▶ _WHAT THE EXERCISE ASKS_:
Repeat every record exactly.

▶ _DATA IN THIS EXERCISE_:
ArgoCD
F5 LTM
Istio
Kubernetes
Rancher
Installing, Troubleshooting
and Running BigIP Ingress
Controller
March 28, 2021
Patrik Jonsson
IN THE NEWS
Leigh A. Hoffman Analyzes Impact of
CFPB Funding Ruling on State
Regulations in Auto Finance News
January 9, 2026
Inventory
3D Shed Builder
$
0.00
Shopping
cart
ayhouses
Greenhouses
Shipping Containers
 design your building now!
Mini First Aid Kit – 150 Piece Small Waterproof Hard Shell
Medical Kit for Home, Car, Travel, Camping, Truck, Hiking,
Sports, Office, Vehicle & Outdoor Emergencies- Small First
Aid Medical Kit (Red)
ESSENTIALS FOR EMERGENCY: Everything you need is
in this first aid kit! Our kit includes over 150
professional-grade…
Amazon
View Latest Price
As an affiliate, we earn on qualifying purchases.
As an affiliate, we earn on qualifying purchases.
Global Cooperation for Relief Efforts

▶ _ANSWER TO THIS TASK_:
ArgoCD
F5 LTM
Istio
Kubernetes
Rancher
Installing, Troubleshooting
and Running BigIP Ingress
Controller
March 28, 2021
Patrik Jonsson
IN THE NEWS
Leigh A. Hoffman Analyzes Impact of
CFPB Funding Ruling on State
Regulations in Auto Finance News
January 9, 2026
Inventory
3D Shed Builder
$
0.00
Shopping
cart
ayhouses
Greenhouses
Shipping Containers
 design your building now!
Mini First Aid Kit – 150 Piece Small Waterproof Hard Shell
Medical Kit for Home, Car, Travel, Camping, Truck, Hiking,
Sports, Office, Vehicle & Outdoor Emergencies- Small First
Aid Medical Kit (Red)
ESSENTIALS FOR EMERGENCY: Everything you need is
in this first aid kit! Our kit includes over 150
professional-grade…
Amazon
View Latest Price
As an affiliate, we earn on qualifying purchases.
As an affiliate, we earn on qualifying purchases.
Global Cooperation for Relief Efforts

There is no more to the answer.